R - Install package "Youtube" in your platform
The package "Youtube" allow to recover data in a channel Youtube.
Data add directly in HDFS.
Step 1 : Download "youtube.tar"
Step 2 : Upload "youtube.tar" in a platform Saagie
Example "Command to launch the job" :
Rscript install.R $KEY_API_YOUTUBE $IDCHANNEL_API_YOUTUBE $WEBHDFS_API_YOUTUBE
$KEY_API_YOUTUBE : Create your KEY API with https://developers.google.com/youtube/v3/getting-started
$WEBHDFS_API_YOUTUBE : http://IP_HDFS:PORT_HDFS/webhdfs/v1
$IDCHANNEL_API_YOUTUBE : Look URL
Example with the channel Saagie : UCvCLUuHrHVovgWL6DgRdiAQ
:
Step 3 : Run a job
The job create two files in Hadoop File Distributed (Explore datalake in a directory "user/hdfs/youtube/").
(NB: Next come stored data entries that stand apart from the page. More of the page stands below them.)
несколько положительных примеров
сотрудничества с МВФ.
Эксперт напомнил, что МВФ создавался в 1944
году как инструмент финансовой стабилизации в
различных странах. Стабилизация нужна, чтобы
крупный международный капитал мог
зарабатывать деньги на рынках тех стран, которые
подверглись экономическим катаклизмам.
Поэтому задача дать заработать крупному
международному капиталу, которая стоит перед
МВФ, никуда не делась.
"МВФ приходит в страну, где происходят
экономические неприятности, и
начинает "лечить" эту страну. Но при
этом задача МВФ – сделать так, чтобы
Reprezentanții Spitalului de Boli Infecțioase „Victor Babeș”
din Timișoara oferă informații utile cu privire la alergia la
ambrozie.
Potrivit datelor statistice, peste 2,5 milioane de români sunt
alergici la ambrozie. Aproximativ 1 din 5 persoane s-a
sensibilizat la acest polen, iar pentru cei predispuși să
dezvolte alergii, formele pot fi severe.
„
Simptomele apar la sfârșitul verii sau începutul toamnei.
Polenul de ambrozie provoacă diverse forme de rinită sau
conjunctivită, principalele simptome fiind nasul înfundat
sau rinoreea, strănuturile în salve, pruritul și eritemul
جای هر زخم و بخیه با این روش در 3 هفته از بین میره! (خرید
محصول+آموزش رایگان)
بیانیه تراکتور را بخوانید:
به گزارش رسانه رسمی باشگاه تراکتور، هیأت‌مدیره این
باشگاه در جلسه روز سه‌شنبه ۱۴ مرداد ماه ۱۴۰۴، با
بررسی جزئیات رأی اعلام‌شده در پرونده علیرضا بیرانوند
The first file recover data activities :
Kind, idActivity, publishedAt, channelId, title, description, channelTitle, type, upload_videoId, subscription_resourceId_kind, subscription_resourceId_channelId
- https://developers.google.com/youtube/v3/docs/activities
The second file recover data videos :
- kind, etag, id, publisedAt, channelId, title, description, tags, duration, privacyStatus, viewCount, likeCount, dislikeCount, favoriteCount, commentCount, timeRecoverData
- https://developers.google.com/youtube/v3/docs/videos/
Warning : The separator of files is "\001".